Excerpted data -
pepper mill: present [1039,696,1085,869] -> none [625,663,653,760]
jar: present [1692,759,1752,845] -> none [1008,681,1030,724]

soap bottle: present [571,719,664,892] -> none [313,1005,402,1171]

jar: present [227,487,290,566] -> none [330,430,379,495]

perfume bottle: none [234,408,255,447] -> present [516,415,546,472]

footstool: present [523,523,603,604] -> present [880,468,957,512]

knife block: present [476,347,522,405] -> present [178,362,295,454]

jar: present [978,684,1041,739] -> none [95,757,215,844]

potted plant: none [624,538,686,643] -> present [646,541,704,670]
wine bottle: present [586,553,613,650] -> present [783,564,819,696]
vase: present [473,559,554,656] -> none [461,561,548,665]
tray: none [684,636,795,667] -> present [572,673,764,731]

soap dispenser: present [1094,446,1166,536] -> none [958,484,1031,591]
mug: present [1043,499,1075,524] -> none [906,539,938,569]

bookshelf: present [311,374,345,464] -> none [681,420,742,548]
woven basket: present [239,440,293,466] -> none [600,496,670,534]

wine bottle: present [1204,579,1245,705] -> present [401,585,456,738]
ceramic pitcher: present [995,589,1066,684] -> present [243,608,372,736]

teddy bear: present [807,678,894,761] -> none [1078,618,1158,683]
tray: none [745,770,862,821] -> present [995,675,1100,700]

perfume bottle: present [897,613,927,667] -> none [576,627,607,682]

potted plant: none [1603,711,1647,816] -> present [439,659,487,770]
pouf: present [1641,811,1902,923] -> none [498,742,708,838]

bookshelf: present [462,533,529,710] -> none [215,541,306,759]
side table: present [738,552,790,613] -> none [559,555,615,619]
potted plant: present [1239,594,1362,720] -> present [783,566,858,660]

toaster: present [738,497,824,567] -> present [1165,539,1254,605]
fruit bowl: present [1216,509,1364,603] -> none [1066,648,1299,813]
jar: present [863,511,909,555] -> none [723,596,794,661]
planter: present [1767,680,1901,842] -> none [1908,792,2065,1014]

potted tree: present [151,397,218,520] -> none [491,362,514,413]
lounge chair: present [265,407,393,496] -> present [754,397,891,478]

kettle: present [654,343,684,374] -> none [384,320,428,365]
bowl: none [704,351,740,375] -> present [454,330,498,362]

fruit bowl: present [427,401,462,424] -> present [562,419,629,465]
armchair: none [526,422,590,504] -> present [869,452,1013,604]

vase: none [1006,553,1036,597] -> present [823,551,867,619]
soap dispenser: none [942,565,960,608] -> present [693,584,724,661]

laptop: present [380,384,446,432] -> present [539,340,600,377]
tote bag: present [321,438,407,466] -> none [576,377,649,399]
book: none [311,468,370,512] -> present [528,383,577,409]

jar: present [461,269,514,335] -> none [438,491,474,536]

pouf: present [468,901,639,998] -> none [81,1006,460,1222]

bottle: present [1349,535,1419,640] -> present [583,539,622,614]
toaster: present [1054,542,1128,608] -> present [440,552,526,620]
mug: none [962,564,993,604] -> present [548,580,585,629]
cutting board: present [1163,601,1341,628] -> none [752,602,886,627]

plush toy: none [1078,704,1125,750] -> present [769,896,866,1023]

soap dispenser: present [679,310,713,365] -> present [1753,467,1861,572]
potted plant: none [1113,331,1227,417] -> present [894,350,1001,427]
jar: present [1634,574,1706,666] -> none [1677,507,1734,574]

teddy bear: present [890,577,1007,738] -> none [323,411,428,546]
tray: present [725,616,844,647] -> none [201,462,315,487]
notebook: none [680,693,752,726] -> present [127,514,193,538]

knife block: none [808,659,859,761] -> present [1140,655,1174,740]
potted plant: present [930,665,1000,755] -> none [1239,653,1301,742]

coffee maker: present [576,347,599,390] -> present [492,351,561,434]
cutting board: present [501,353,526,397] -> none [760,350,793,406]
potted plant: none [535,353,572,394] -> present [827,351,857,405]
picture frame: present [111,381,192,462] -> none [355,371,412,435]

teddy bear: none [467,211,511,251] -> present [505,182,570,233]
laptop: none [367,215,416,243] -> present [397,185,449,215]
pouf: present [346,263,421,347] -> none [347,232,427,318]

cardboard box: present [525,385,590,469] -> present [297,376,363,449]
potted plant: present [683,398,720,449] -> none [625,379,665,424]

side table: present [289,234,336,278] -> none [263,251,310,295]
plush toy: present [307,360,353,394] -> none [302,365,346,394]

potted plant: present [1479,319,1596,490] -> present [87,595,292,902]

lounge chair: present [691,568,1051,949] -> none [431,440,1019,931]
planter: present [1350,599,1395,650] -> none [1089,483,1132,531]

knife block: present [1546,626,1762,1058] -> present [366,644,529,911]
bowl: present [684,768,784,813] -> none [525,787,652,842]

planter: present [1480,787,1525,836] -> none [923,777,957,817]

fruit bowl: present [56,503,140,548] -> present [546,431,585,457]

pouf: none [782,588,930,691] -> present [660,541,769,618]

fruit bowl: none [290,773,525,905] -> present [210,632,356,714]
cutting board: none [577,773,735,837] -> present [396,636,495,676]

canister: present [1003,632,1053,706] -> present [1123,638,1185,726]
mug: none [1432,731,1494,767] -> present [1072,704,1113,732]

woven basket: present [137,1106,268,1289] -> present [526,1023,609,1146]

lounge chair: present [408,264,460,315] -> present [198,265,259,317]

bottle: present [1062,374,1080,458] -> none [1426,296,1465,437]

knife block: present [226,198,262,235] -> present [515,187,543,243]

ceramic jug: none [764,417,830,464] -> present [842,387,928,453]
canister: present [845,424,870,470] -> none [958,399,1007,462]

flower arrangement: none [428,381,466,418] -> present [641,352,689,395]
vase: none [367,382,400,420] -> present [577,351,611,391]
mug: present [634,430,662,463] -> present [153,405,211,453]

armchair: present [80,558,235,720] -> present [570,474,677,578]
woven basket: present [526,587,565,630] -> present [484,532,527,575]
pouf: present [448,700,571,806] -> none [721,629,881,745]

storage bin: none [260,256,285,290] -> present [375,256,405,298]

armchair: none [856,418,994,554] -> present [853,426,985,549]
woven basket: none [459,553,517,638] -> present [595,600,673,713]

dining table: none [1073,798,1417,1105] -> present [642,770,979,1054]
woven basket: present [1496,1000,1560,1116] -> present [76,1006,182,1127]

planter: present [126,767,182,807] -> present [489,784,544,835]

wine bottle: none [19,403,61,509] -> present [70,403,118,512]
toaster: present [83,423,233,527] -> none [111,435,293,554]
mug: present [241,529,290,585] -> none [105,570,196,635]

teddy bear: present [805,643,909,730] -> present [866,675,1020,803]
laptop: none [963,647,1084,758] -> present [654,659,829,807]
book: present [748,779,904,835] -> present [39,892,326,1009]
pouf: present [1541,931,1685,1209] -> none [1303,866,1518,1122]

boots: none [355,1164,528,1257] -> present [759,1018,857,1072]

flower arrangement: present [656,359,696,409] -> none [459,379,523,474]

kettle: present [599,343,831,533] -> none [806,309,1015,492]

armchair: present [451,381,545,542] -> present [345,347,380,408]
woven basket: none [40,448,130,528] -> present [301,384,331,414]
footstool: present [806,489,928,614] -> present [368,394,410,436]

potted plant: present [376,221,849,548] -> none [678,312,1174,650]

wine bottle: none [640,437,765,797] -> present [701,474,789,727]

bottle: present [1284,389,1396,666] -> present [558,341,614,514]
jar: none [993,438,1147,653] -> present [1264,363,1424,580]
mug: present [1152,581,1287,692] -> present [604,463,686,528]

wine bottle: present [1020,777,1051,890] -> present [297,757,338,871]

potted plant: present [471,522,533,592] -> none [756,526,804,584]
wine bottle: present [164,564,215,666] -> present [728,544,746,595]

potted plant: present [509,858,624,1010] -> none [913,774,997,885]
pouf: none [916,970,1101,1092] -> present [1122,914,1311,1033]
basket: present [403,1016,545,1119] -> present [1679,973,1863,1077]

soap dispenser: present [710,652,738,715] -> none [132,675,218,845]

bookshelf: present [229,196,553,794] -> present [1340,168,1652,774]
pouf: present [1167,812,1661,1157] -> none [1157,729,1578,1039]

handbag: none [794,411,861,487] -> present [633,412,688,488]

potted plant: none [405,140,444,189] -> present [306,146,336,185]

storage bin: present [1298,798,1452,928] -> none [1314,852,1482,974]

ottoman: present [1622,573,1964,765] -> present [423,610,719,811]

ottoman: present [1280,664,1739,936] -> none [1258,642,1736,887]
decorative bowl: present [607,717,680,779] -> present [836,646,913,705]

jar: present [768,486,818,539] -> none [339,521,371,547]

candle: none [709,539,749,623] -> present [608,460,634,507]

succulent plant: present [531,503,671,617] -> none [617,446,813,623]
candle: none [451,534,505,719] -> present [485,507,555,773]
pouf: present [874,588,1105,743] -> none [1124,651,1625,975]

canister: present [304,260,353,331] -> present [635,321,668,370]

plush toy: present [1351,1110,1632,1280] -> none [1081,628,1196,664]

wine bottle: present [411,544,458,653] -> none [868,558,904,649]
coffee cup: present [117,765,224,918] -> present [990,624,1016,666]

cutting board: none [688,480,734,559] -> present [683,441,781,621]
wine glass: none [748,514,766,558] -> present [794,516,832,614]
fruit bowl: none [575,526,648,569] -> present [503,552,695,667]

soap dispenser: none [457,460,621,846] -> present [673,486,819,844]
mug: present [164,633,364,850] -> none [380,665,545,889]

Activity -
Count the lines holding the word "side" in this material. Reply with the number and nothing else.

Answer section -
2